|M.Sc Thesis||Department of Computer Science|
|Supervisor:||Prof. Shmueli Oded|
|Full Thesis text|
XML is one of the primary encoding schemes for data and knowledge. We investigate incremental physical data clustering in systems that store XML documents using a native format. We formulate the XML clustering problem as an augmented (with sibling edges) tree partitioning problem and propose the PIXSAR (Practical Incremental XML Sibling Augmented Reclustering) algorithm for incrementally clustering XML documents. We show the fundamental importance of workload-driven dynamically rearranging storage. We also touch upon extending PIXSAR for handling insertions and deletions. PIXSAR incrementally executes reclustering operations on selected subgraphs of the global augmented document tree. The subgraphs are implied by significant changes in the workload. As the workload changes, PIXSAR incrementally adjusts the XML data layout so as to better fit the workload. PIXSAR's main parameters are the radius, in pages, of the augmented portion to be reclustered and the way reclustering is triggered.
We also adapted PIXSAR to operate on a physical disk. Further we suggest novel architectures that utilize PIXSAR in multi-level storage. We propose a specific algorithm for one of these architectures.
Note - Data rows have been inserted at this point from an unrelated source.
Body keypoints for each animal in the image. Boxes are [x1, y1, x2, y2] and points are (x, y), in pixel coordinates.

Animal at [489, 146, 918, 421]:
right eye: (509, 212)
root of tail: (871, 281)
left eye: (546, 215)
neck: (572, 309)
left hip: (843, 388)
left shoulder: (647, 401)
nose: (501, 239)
We use an experimental data clustering system that includes a disk simulator and a File System simulator for storing native XML data. We use a novel method for 'exporting' the Saxon query processor into our setting. Experimental results indicate that using PIXSAR significantly reduces the number of page faults (counting ALL page faults incurred while querying the document as well as those during maintenance operations) thereby resulting in improved query performance (often by 20%-40%). We also conducted extensive experiments on a physical disk. Interestingly, the improvements observed on the real disk are much larger (often by more than 50%) than those predicted by simulations.
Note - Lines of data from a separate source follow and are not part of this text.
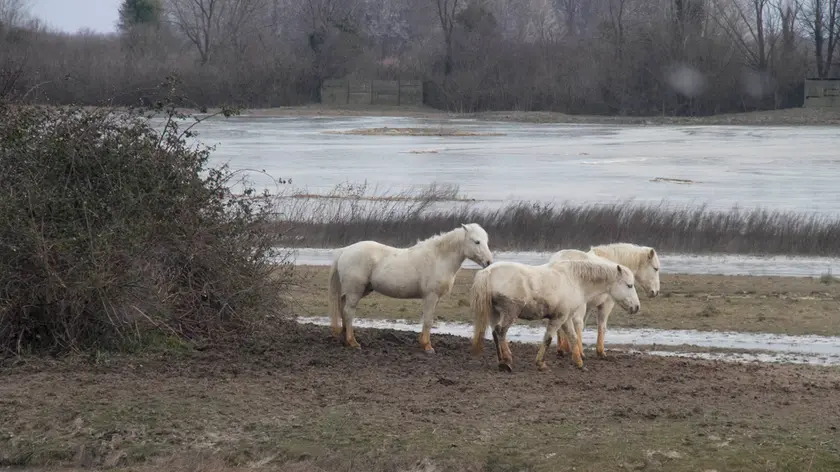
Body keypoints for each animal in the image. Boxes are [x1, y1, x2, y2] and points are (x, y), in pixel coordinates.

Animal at [326, 223, 492, 352]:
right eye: (477, 241)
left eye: (486, 241)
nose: (489, 262)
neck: (438, 258)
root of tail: (345, 251)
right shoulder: (431, 296)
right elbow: (428, 321)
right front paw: (428, 347)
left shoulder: (434, 299)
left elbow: (426, 319)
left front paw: (422, 342)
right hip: (355, 291)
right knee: (348, 312)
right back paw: (353, 342)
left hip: (356, 291)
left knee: (342, 307)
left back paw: (345, 337)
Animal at [470, 258, 640, 372]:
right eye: (629, 285)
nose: (636, 307)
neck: (573, 280)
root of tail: (488, 272)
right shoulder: (558, 318)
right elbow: (548, 338)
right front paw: (541, 363)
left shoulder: (566, 318)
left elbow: (573, 338)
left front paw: (579, 362)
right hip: (511, 312)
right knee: (501, 331)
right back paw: (506, 361)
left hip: (495, 312)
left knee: (495, 333)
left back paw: (501, 361)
In addition to the XML augmented tree, there are also indices. The kind of index we consider is based on a XPath expression and it consists of index entries pointing to XML target nodes. Using such index entries one jumps directly to target nodes. Often, target XML nodes are accessed in temporal proximity and hence, for paging reasons, it is beneficial to store them on the same disk page. An extension to the PIXSAR algorithm, called iPIXSAR, is proposed. It extends PIXSAR so as to make storing decisions of target XML nodes based on possible membership in more than one tree. Experimental results show that in the presence of indices iPIXSAR is superior to PIXSAR by at times up to 8%.